• What to do:
Reproduce the recorded data below line for line, keeping every word as it appears. Leave the pictures out of your answer.
*** Opening Records for processing ***
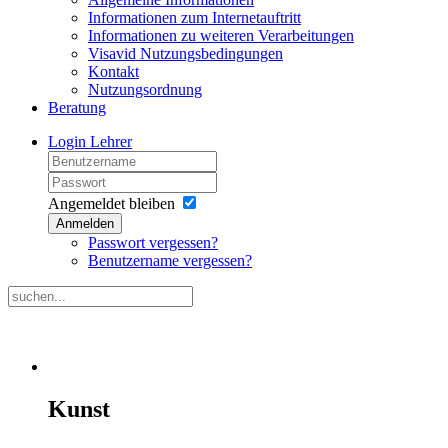
Informationen zum Internetauftritt
Informationen zu weiteren Verarbeitungen
Visavid Nutzungsbedingungen
Kontakt
Nutzungsordnung
Beratung
Login Lehrer
Angemeldet bleiben
Anmelden
Passwort vergessen?
Benutzername vergessen?
Kunst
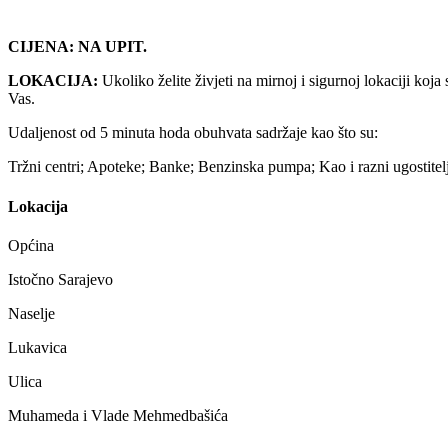
CIJENA: NA UPIT.
LOKACIJA:
Ukoliko želite živjeti na mirnoj i sigurnoj lokaciji koj
Vas.
Udaljenost od 5 minuta hoda obuhvata sadržaje kao što su:
Tržni centri; Apoteke; Banke; Benzinska pumpa; Kao i razni ugostiteljsk
Lokacija
Općina
Istočno Sarajevo
Naselje
Lukavica
Ulica
Muhameda i Vlade Mehmedbašića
*** Closing Records for processing ***
• Finished task:
Informationen zum Internetauftritt
Informationen zu weiteren Verarbeitungen
Visavid Nutzungsbedingungen
Kontakt
Nutzungsordnung
Beratung
Login Lehrer
Angemeldet bleiben
Anmelden
Passwort vergessen?
Benutzername vergessen?
Kunst
CIJENA: NA UPIT.
LOKACIJA:
Ukoliko želite živjeti na mirnoj i sigurnoj lokaciji koj
Vas.
Udaljenost od 5 minuta hoda obuhvata sadržaje kao što su:
Tržni centri; Apoteke; Banke; Benzinska pumpa; Kao i razni ugostiteljsk
Lokacija
Općina
Istočno Sarajevo
Naselje
Lukavica
Ulica
Muhameda i Vlade Mehmedbašića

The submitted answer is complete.